--- Document section Enclosed Below ---

Village Bay Ferry Terminal, Mayne Island, July 2007
Dearest Friends, we're off shortly to our beloved Mayne Island for a week-long summer family holiday. We're looking forward to pootling about on the shores, communing with the orcas, evening barbecues overlooking the sea, and a spot of camping on nearby Saltspring Island. I am feeling rather tired and drained, so the slowdown to island time will be most welcome.
I had both intended and hoped to post much more over the past couple of weeks. Really, I did. So what happened? Work. Fatigue. Absence of muses. Summer doldrums. Sigh.
But I do have much to write about, and I promise I will do so upon my return and that of the muses. So, what do you have to look forward to? The compelling music of Rodney DeCroo. The slam-poetic urgency of The Fugitives. A film portrait of the incomparable Lisa Gerrard. Stories from Warsaw and New York. I hope you will find some of it interesting.
But two brief items before I bugger off. First, for Dearest Marcy who expressed such delightful joy at hearing the Lords of the New Church cover of "Like A Virgin," a bit of a history lesson. The Lords were fronted by Stiv Bators, who started out as the singer for NY punk progenitors, The Dead Boys. To be completely accurate, the group actually started out in Cleveland, Ohio as Rocket From The Tombs in 1975, thus disproving the assertion that nothing worthwhile ever came out of Cleveland (Actually, this theory was already debunked by the fact that Marcy herself hails from that urb). In 1976 they moved to New York, where their nihilistic, frenetic, and occasionally violent shows were a stark contrast to the artier strand of the city's burgeoning punk scene, characterized by Television and their ilk. Bators himself was given to slicing and hanging himself on stage, though occasionally he was content with just contorting himself into sinewy knots.

--- End of Enclosed Document section ---

Task requirements
a: According to the blog post, in which city did the Dead Boys start out, and under what name?
b: Print the blog post between "I had both intended" and "Summer doldrums. Sigh.", inclusive.
c: Carry on the blog post from its final sentence.

--- Study material Enclosed Below ---

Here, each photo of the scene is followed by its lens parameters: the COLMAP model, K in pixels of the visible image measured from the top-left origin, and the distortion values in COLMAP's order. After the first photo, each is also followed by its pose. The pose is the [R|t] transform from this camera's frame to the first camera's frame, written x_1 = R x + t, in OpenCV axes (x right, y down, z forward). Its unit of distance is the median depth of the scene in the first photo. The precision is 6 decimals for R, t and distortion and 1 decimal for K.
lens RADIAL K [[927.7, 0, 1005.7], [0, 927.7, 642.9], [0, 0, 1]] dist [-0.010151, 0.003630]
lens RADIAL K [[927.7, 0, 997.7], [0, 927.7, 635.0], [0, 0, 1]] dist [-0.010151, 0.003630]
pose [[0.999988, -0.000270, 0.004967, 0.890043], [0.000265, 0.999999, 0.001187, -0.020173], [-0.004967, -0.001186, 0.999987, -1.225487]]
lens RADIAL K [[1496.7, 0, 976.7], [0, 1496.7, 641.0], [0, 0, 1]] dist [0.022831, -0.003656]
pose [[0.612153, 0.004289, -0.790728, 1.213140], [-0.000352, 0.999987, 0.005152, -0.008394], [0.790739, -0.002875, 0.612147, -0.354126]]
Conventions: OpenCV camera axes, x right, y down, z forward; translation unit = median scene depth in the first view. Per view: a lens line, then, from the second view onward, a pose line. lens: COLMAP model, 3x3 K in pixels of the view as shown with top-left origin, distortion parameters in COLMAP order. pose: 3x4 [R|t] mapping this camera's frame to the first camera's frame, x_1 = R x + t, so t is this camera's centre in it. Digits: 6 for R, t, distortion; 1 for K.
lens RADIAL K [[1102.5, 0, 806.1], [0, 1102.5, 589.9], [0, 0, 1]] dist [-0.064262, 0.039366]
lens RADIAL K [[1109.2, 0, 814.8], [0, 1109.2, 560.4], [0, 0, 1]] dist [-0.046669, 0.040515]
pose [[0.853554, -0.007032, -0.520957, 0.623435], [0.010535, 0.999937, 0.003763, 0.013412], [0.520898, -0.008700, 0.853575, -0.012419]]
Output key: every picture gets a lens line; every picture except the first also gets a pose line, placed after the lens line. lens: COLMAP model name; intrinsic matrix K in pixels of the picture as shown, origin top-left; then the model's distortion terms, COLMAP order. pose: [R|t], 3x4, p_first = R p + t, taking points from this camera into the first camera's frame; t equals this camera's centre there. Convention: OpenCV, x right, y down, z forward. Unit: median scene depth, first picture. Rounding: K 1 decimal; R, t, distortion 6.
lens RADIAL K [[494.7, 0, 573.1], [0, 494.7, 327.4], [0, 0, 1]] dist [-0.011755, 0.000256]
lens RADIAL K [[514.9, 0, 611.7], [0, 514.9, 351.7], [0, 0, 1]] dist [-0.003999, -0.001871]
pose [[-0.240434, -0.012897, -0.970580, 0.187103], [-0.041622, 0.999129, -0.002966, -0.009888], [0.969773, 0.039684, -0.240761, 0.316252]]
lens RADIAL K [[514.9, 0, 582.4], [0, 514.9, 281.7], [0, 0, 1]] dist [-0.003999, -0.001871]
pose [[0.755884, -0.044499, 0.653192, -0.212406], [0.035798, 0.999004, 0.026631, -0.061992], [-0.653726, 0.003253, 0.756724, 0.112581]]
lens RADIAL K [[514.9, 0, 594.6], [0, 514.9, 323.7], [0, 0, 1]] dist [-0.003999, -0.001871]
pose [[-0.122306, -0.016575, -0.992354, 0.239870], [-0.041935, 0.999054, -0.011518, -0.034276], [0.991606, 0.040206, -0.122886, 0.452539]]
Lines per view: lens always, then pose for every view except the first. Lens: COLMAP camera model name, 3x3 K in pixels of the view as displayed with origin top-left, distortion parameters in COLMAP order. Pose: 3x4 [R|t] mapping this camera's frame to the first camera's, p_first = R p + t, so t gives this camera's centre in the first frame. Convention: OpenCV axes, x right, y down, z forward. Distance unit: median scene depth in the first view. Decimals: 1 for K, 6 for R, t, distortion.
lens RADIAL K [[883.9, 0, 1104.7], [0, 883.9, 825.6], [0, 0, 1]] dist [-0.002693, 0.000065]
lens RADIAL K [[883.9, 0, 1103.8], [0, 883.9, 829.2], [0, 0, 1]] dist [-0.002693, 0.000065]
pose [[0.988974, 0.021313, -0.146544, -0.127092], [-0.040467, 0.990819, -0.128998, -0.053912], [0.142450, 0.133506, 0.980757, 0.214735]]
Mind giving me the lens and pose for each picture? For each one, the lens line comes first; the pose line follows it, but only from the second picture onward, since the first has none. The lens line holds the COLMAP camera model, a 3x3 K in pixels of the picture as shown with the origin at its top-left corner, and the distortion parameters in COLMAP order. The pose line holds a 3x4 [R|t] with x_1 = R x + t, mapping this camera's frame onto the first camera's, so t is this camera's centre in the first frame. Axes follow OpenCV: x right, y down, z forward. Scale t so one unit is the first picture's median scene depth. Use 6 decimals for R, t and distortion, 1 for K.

--- End of Enclosed Study material ---

Per-task answers
a: They started out in Cleveland, Ohio, as Rocket From The Tombs in 1975.

b:
I had both intended and hoped to post much more over the past couple of weeks. Really, I did. So what happened? Work. Fatigue. Absence of muses. Summer doldrums. Sigh.

c:
Apart from having one of the best titles ever, The Dead Boys' first album, Young Loud and Snotty, kicks off with the blistering jet of steam that is "Sonic Reducer." With Cheetah Chrome and Jimmy Zero on gee-tarrs, Johnny Blitz blitzing on drums, Jeff Magnum firing big bass bullets, and Stiv 's throatily shouting at you and me that he "Don't need no pretty face / Don't need no human race," this song really is the dog's bollocks. Or the cat's pyjamas. If those pyjamas were soaked in sweat and spit, slashed, then safety-pinned together.
The Dead Boys - Sonic Reducer (buy here)
Oh, sod it! You really need to see Stiv in action to get the full picture:
You can read a much fuller account of Stiv's story here, and get a few more tunes here. But let me give away the sad ending: in 1990 Stiv, allegedly inebriated, was struck on a Parisian sidewalk by a laundry van. After being checked out in hospital, he was allowed to go home, where he died in his sleep as a result of undetected head injuries. Rock 'n' roll.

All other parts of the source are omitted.